“Mariana” by Monica Dickens

Normally I get annoyed with the first few pages of a novel, and have to be coaxed into the author’s world; with this book I was hooked at the start, raving about the prologue of Mary in her Essex cottage hearing that her husband’s ship has been sunk; One Day is a love story ending with the unexpected death of one of the lovers; “Mariana” ends with a lover’s unexpected survival – much more satisfying. It’s superbly written in every sense: Dickens’ style is extremely easy to read yet in no way simple – a wide vocabulary and complex sentences are no barrier to the reader’s progress. And you feel in an expert’s hands: the first chapter gives one such confidence in the author’s ability to take you where she wants you to go.

And it is pretty much a straight story, the episodes of Mary’s life teetering dangerously near a kind of grown-up What Katy Did Next.

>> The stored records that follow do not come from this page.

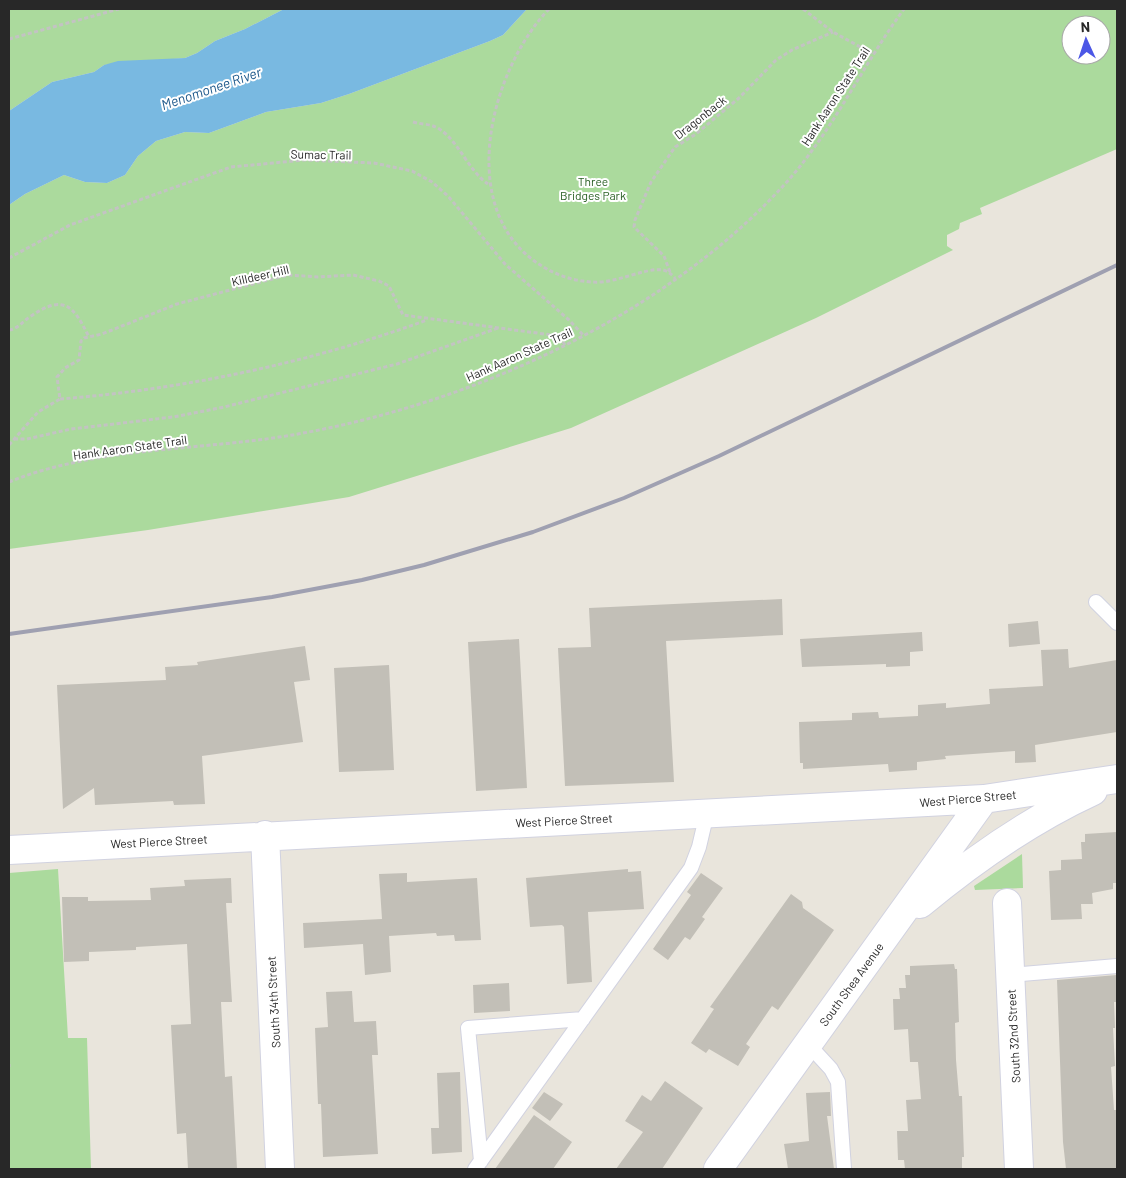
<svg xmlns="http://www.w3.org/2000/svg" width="1126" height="1178" font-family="Barlow,sans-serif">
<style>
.green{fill:#abda9d;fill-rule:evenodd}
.water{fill:#79b9e1}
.building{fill:#c2bfb7}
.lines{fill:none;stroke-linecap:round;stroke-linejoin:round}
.service-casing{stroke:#d1d2e0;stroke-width:16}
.minor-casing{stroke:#d1d2e0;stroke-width:30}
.path{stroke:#c3c3c3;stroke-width:3;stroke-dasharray:4 2.5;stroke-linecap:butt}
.service{stroke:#fff;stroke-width:14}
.minor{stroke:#fff;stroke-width:28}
.rail{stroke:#9fa0b1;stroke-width:4}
.labels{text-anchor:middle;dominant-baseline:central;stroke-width:4;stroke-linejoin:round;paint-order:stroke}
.street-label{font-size:12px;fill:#282828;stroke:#fff}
.park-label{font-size:12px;fill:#265d21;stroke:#fff}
.water-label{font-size:14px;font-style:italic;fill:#1b578a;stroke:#fff}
</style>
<rect width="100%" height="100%" fill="#e9e5dc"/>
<!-- green -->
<path class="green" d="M9 9H284L245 29 215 41 197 53 185 58 104 65 94 72 52 82 9 111Z
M527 9H1117V149L980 208 982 214 960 223 959 229 947 235V246L953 250 816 318 571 428 349 497 148 530 9 549V205L25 194 64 175 85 182 107 183 125 175 138 156 156 141 185 132 209 133 266 112 321 103 349 94 490 41 503 35ZM1071 25H1101V55H1071Z
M1022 854 1023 888 975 890 974 886Z
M58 869 68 1038H87L91 1169H9V873Z"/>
<!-- water -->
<path class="water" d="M284 9H527L503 35 490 41 349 94 321 103 266 112 209 133 185 132 156 141 138 156 125 175 107 183 85 182 64 175 25 194 9 205V111L52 82 94 72 104 65 118 61 185 58 197 53 215 41 245 29Z"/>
<!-- building -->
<path class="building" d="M782 599 783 635 666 641 674 782 565 786 558 648 591 647 589 608Z
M1038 621 1040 644 1009 647 1008 624Z
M922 632 923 651 910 652V666L886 667V664L802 667 800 639Z
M519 639 527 788 476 791 468 642Z
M305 646 310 680 294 682 303 742 202 756 205 804 174 805 173 801 95 805 94 788 63 809 57 685 166 680 165 667 198 665 197 662Z
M1068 649 1069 668 1117 660V732L1035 745 1036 762 1015 763V751L945 756 946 759 917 762V770L889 772 888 764 803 769V763H800L799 722 852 720V713L878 712 879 718 918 716V705L946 703V708L990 704 989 689 1043 686 1041 650Z
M389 665 394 770 339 772 334 668Z
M1117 832V883H1113V889L1092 893 1093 904H1081L1082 919 1051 920 1049 871 1061 870V860L1082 859 1081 842H1085V834Z
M628 869V872L641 871 644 909 588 912 592 982 567 984 564 927 562 925 530 927 526 878Z
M407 873V882L477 878 481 940 455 941 454 935 437 936 436 933 389 936 391 972 365 975 363 944 304 948 303 923 382 919 379 874Z
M701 873 723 888 702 917 705 919 690 940 685 937 668 960 653 949 691 895 687 892Z
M231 878 232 903H226L232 1002H221L225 1077 232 1076 237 1169H188L186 1133 177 1134 171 1025 191 1024 187 944 136 947V950L89 952V961L64 962 62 897H88V901L151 900 150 888 185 886 184 880Z
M791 894 802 902 803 908 834 930 778 1010 772 1006 746 1044 750 1047 738 1066 709 1049 706 1053 691 1043 714 1009 710 1007Z
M954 964 955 969H957L959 1022 955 1023 956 1060 959 1096H962L964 1157H962V1169H905L904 1160H898L897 1131H908L906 1100 921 1099 918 1062H910L908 1029 894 1030 893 999H900L899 988H906L905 975H910V966Z
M1117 975V1002H1114L1115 1028H1113L1115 1066 1111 1067 1114 1110H1117V1169H1066L1063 1142 1057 980Z
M509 983 510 1011 474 1013 473 985Z
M352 991 354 1022 376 1021 378 1055H372L378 1154 323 1157 321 1104H318L315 1028 328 1027 326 992Z
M460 1072 462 1152 432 1154 431 1128H439L437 1073Z
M665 1081 703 1108 662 1169H616L643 1132 625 1121 642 1095 651 1101Z
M544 1092 563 1104 550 1121 532 1108Z
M830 1092 831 1116H827L834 1169H788L784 1144 809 1141 806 1093Z
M534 1115 572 1142 553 1169H495Z"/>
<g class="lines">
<!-- service casing -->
<g class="service-casing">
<path id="service" d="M1096 602 1117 623
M1010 975 1117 966
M808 1044 831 1069 838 1082 844 1169
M481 1161 468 1028 583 1019
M475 1169 691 868 699 847 707 813"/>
</g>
<!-- minor casing -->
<g class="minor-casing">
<path id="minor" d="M265 835 280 1169
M9 850 984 799 1117 779
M1007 903 1019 1169
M920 904C973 860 1030 820 1093 791
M718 1169 984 799"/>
</g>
<!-- path -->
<path class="path" d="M549 9C492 68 456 202 533 260 550 273 571 281 592 282 616 284 645 267 663 270 668 271 671 274 675 278
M803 9 833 32 873 54
M9 39 119 9
M413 122C420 124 427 124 433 126 456 134 467 170 488 184
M9 258 70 225 231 167 304 160 374 163 412 171 432 182 448 196 505 264 569 320 583 335
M670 272 664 256 634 227 635 220 651 182 675 147 696 134 739 98 776 60 792 50 833 32
M9 330C18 329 23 321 31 316 65 293 74 307 89 337
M60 399C185 389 309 363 427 320
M14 439H27L71 429 173 417 224 407 397 364 498 328
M9 445 38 412 60 399 57 377 65 368 79 360 81 341 84 338 102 334 177 304 276 278 289 275 318 277 353 275 379 281 389 286 403 315 559 336 565 345
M9 482C97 446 204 451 298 434 472 403 663 317 784 185 832 133 862 66 904 9
M9 1064V1067"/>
<!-- service -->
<use href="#service" class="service"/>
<!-- minor -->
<use href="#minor" class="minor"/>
<!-- rail -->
<path class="rail" d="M9 634 272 597 362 580 424 565 533 532 624 498 719 456 1117 265"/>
</g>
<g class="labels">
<!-- street labels -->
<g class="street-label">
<text transform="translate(835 96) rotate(-57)">Hank Aaron State Trail</text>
<text transform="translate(700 117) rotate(-38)">Dragonback</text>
<text transform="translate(321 154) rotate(1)">Sumac Trail</text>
<text transform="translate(260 275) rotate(-13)">Killdeer Hill</text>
<text transform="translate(519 354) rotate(-24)">Hank Aaron State Trail</text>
<text transform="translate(130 447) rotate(-8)">Hank Aaron State Trail</text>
<text transform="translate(968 798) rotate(-5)">West Pierce Street</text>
<text transform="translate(564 820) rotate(-3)">West Pierce Street</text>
<text transform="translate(159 841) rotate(-3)">West Pierce Street</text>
<text transform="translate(851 984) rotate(-54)">South Shea Avenue</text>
<text transform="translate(273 1002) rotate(-93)">South 34th Street</text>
<text transform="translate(1013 1036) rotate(-93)">South 32nd Street</text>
</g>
<!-- park labels -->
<g class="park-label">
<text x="593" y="181">Three<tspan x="593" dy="14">Bridges Park</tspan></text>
</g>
<!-- water labels -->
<g class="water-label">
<text transform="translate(211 88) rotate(-19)">Menomonee River</text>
</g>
</g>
<!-- border -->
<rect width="1126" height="1178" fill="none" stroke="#282828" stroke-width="20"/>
<!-- north arrow -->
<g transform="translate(1086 40) rotate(357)"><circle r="24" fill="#ffffff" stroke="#a9a9a9"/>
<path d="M0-4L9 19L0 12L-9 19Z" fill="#4c57e6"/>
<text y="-8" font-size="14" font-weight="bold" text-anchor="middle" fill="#282828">N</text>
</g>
</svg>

Dickens lets the implications of her story emerge for themselves, but sometimes, mainly on p226 and a few times afterwards, has her heroine muse on the lack of control one has over one’s one life, and how one’s attempts to piece together life’s jigsaw are normally less effective, and less successful, than life’s own efforts; other people, other events, sort things out despite our efforts. This modest philosophizing moves centre-stage at the book’s close, when a miraculous chance, beyond anyone’s control, sets Mary up for apparently inviolable future happiness – the jigsaw is done.

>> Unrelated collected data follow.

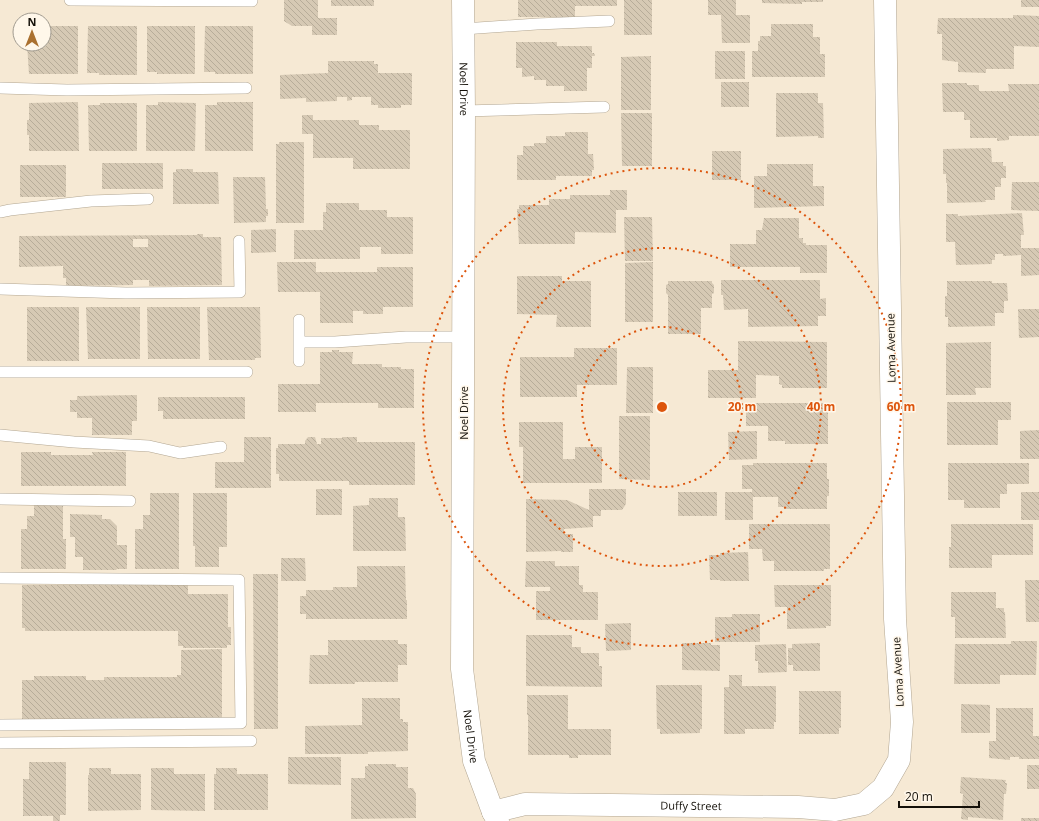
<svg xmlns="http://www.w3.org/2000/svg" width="1039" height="821" font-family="'Open Sans',sans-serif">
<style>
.building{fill:url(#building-back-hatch);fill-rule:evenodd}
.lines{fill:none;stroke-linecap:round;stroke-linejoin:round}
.service-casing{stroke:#b2a692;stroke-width:12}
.minor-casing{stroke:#b2a692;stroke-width:23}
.service{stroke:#fff;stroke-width:11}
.minor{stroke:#fff;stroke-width:22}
.ring{fill:none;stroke:#dd550c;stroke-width:2;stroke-dasharray:2 4}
.labels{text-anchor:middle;stroke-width:3;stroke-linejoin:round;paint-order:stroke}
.street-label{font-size:11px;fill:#141009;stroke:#fff7ea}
.centre{fill:#dd550c;stroke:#fff7ea;stroke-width:2}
.ring-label{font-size:12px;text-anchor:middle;font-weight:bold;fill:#dd550c;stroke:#fff7ea;stroke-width:3;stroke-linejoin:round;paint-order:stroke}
</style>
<defs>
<pattern id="building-back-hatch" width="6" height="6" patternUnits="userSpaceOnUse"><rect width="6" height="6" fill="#d6c9b4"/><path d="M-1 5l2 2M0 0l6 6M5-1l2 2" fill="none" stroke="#b7ac99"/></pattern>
</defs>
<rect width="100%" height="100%" fill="#f6e9d4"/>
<path class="building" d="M284,0H318V18H337V35H312V26H292L284,21Z
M331,0H374V6H331Z
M518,0H617V6H575V17H518Z
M624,0H652V35H624Z
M708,0H736V15H750V43H722L721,15H708Z
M762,0H823V2H802V4L762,3Z
M1021,0H1039V7H1021Z
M1013,15L1039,16V47L1014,46V69H986V73L958,72V62L942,60V34H937L938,18H1013Z
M771,24H813V37H820V54H825V77H752V51H758V41H760V36H771Z
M44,26H78V74H29L27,44H44Z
M88,26H137V75H99V73H87Z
M147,26H195V74H157V72H147Z
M205,26H253V74H215V72H204Z
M516,42H557V46H592V53H594L595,56H592V68H587V91H564V86H546V80H534V76L522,77V68H516Z
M715,51H745V79H715Z
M651,56V110H621V57Z
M328,61H374V64H378V73H412V105H401V108H378V105H371V97H352V100L347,101V97H337V101L306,102V98L280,99V75L328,73Z
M721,82H749V107H721Z
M942,83H967V85H979V91H1009L1008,84H1039V136H1009V140L997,141V138H970V120H964V112H943Z
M776,93H818V103H823L824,138H818V136L776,137Z
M78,102L79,151H29V135H27V120H29V103Z
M158,102L196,103L195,151H146V105H158Z
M217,102H253V151H205V105H217Z
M100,103H137V151H89L88,105H100Z
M621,113H652V166H622Z
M302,115H313V120H359V125H379V130H410V169H353V158H313V134H302Z
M565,132H588V154H593L594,170H592V176H556V180H517V155H523V146H534V143H546V136H565Z
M279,142H304V223H276V144H279Z
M991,148L992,162H1003V166H1006V178H1001V187H995V200H985L986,202L947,203V183H946V174H943V149Z
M712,151H741V180H712Z
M102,163H163V189H102Z
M767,164H813V186H824V206L754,208V176H767Z
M20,165H66V197H20Z
M176,169H193V172H218L219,204H173V172H176Z
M233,177H265L266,209H268V216H266V222L234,223Z
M1012,182H1039V211L1011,210Z
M610,190H627V210H616V233L575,232V244H519L517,209H519V205H549V199H570V195H610Z
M326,203H359V210H387V217H413V254H381V247H360V259H294V230H323V212H326Z
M1022,213L1024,235H1021V248H1039V275L1021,276V255L1003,256V254H995V260H992V264L956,265L955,242H946V214H958V216Z
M624,217H652L653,261H625Z
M764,218H799V238H803V243H806V245H827V273H800V267H730V244H756V230H762Z
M276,229V252L251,253V230Z
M197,234H203V237H221L222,285L149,286V280H133V285L66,286V278H63V266L19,267V236L197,235ZM133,239H148V247H133Z
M277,262H316V272H377V267H413V307H383V314H363V311H353V323H320V292H278Z
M653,262V322H625V263Z
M517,276H562V281H591V327H556L557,315L517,314Z
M721,280H820V299L826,298V316H818V326L748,327V309L724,310L723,295H721Z
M668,281H712V283L714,285V293L712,294V308H701V334H668V295L666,293V285L668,284Z
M947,281H992V283H1007L1008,301H1004V313H995V326L948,327V317H945V296H947Z
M27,307H79V361H27Z
M86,307H140V359H88Z
M147,307H200V359H148Z
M207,307H260L261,358H255V360H209Z
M1018,309H1039V337L1019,338Z
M738,341L827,342V388H782V385L779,384V376L756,375V398H708V370H738Z
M991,342V388H975L976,395H946V343Z
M574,348H617V385H577V397H520V357H574Z
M332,350H339V352H353L352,364H382V367H401V369H414V408H378V403H316V412H278V384H320V352H332Z
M627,367H653V413H626Z
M137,395V421H132V435H92V418H77V412H70V400H77V396Z
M158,397H245V419H163V411H158Z
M947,402H1011V420H998V445H947Z
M746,403H828V444H785V441H768V426H746Z
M619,416H650V480L619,479Z
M519,422H563V459H575V447H602V483H523V447H519Z
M1039,430V459H1020V431Z
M757,431V459L729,460L728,432Z
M244,437H271V488H215V462H244Z
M308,437H315L317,444H321V438H342V437H357V442H415V485H349V481H279V474H276V448H278V444H305V441Z
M21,452H51V455H93L92,452H126V486H21Z
M753,463H827V479H829V496H827V509H784V507H778V497H753V520H725V492H752V489H742V465H753Z
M948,463H1029V484H1007V494H1000V508H964V500H948Z
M316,489H342V515H316Z
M589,489H626V504L622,510H601V516H593V527L564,529V534H573V552H561V551L526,552V499L567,500L589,510Z
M678,492H717V516H678Z
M1021,492H1039V520H1021Z
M150,493H179V569H135V529H143V515H150Z
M193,493H227V547H219V567H195V546H193Z
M369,498H398V517H405L406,551H353V506L369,505Z
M34,503H63V539H66V569H21V529H27V516H34Z
M70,514L102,515V519H110L117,526V545H127V569H117L116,570H83V557H75V537H70Z
M749,524H830V569H824V571H774V561H763L762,549H749Z
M951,524H1033V555H992V568H949V547H951Z
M748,552L749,581H720V580H710L709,555H720V553Z
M281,558H305L306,581H281Z
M526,561H555V566H579V585H583V592H598V620H536V591H550V587H525Z
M357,566H405L406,600H407V619H306V614H300V596H306V590H333V587H357Z
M253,574H278V729H254Z
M1025,580H1039V622H1026Z
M22,585H188V594H228V627H231V645H227V648H183V646H178V631H25V628H22Z
M774,585H831V626H826V628L787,629V607H775Z
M951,592H996V608H1004V612H1005L1006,638H955V617H951Z
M732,614H760V642H715V617H732Z
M631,623V650L606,651L605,624Z
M526,635H572V647H581V653H599V666H602V687L526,686Z
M328,640H398V644H407V665H398V682H355V684H309L310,655H328Z
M1011,641H1037L1036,675H1000V684H954L955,644H1011Z
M682,643H711V645H720V671L682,670Z
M820,643V671H793V665H788V648H792V644Z
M786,644L787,672L758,673V661H755V645Z
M222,649V721L22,722V680H34V676H86V680H104V677H177V675H181V650Z
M729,675H742V686H776V722H774V729H745V734H724V687H729Z
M656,685H702V729H700V733L660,734V729H657Z
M799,691H841V728H839V734H799Z
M527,695H568V729H611V755H578V758H569V755H528V715H527Z
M362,698H400V719H403V722H408V751L368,752V754H305V726L362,725Z
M961,704L990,705V733H961Z
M996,708H1033V736H1039V759H1019V757H1010V760L989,758V741H996Z
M288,757H341V785L288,784Z
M29,762H66V815H60V821H53V816H23V779H29Z
M368,764H396V767H408V788H413L416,794V818L351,819V778H365V766H368Z
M1027,765H1039V789H1027Z
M89,768H111V774H141V810L88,811V775H89Z
M151,768H174V774H205V811L151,810Z
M216,768H237V774H268V810H214V774H216Z
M961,777L1006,780L1005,783H1007L1006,794H1004L1003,820L968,817V820L961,819L963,794L960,793Z
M1021,818H1039V821H1021Z"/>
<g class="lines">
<defs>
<path id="service" d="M70,0L252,1
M463,29L537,24L609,21
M0,88L67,90L246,88
M464,111L604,107
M0,212L10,210L91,201L148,199
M0,289L126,293L240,292L239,241
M299,320V361
M299,342H335L406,337H464
M0,372H247
M0,435L74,442L149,446L180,453L221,447
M0,499L130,501
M0,578L239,580L241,723L0,725
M0,743L251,741"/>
<g id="minor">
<path id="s1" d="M463,0L464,111L462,669L474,761L493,812L498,821"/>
<path id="s2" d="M493,812L525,804L798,807L835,810L864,804L883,788L899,760L902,722L895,619L885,0"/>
</g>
</defs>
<use href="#service" class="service-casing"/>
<use href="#minor" class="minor-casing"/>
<use href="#service" class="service"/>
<use href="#minor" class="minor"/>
</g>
<g class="ring">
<circle cx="662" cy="407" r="80"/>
<circle cx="662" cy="407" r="159"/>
<circle cx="662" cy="407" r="239"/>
</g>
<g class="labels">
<g class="street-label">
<text dy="4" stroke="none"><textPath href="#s1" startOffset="89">Noel Drive</textPath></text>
<text transform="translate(891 348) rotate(-91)" y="4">Loma Avenue</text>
<text transform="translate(464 413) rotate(-90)" y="4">Noel Drive</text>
<text transform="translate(898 672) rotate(-93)" y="4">Loma Avenue</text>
<text dy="4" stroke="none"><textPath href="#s1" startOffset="737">Noel Drive</textPath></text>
<text dy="4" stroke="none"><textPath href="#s2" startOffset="199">Duffy Street</textPath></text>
</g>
</g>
<circle cx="662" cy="407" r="6" class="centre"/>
<g class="ring-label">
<text x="742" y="411">20 m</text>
<text x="821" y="411">40 m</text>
<text x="901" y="411">60 m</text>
</g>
<g transform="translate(32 32)"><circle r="19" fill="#fff7ea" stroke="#a19b90"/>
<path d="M0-3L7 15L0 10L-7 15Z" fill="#aa702f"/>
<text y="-6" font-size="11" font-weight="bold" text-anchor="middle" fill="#141009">N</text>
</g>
<path d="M899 801v6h80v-6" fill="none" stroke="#141009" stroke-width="2"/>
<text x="905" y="801" font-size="12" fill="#141009" stroke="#fff7ea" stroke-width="3" paint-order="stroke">20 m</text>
</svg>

Her structure, and how she leads the reader into, and then out of, Mary’s memory of her past, is masterful. For example, towards them novel’s end, when we begin to surface into happiness, Mary takes Sam to her malevolent old Gran, who starts playing the role of an intolerant grandmother from a novel Mary remembers. And soon afterwards Sam comments that their relationship is so happy that no one would ever write a book about it; this rather arch note is allowable because its ironic light: most of Dickens’ book has been about Mary’s unhappy relationships, and hence (QED) respectable material for fiction. But these literary touches are light and deft: overall the novel succeeds because of its straightforward qualities: description, characterisation and structure.